IRL researcher honoured as pioneer of nano-scale
Media Release
9 November 2010
IRL researcher honoured as pioneer of the nano-scale
IRL scientist Shaun Hendy has been awarded the prestigious New Zealand Association of Scientists Research Medal for his pioneering work in the field of nanotechnology.
Dr Shaun Hendy received the honour, which acknowledges outstanding fundamental or applied research in the physical, natural or social sciences published by a scientist aged under 40, at a ceremony in Wellington last week.
Dr Hendy has pioneered, established and continued the transformational research area of theoretical nanotechnology in New Zealand.
His major research discoveries include identifying new solid-liquid phase behaviour induced from nano-scale collisions, and the classification of novel recoil behaviour of nano-particles. These new phenomena are absent from both the smaller atomic-scale, and from the larger macro-scale.

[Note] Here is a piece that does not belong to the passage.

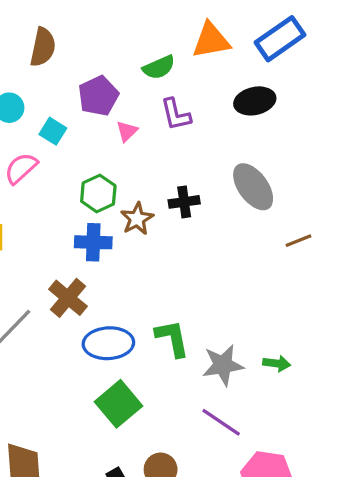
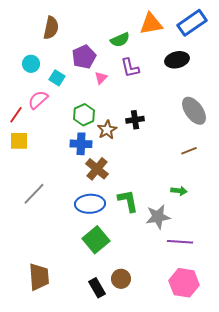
gray ellipse: (253, 187) -> (194, 111), moved
brown line: (299, 241) -> (189, 151), moved
brown cross: (68, 298) -> (97, 169), moved
green arrow: (277, 363) -> (179, 191), moved
purple line: (221, 422) -> (180, 242), moved, turned -30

Dr Hendy has also discovered new physical laws at the nano-scale, for the drag between a liquid and a solid surface; and obtained new results for droplet entry into nano-tubes.
His IRL responsibilities have included successful application for, and management of over NZ$20M of research contracts. Dr Hendy is currently Deputy Director of the MacDiarmid Institute for Advanced Materials and Nanotechnology and has been employed at IRL since 1998, where he is a Distinguished Scientist.
Dr Hendy says he shares this award with a team of talented young scientists at IRL and the MacDiarmid Institute.
“Thanks to their enthusiasm and hard work, and the unique research environment provided by the MacDiarmid Institute, our work has had significant impact in New Zealand and overseas,” he says. “I must acknowledge the investment made by the MacDiarmid Institute in the Blue Fern Supercomputing Centre at the University of Canterbury, which has provided high performance computing resources for us since 2008.”
IRL CEO Shaun Coffey says Dr Hendy has demonstrated outstanding and far reaching scholarship and leadership in multiple scientific fields. “Dr Hendy’s work at IRL has led to applications in micro and nanofluidics, and in nanotechnology, and this award is a well deserved acknowledgement of the achievements of one of New Zealand’s finest young scientists.”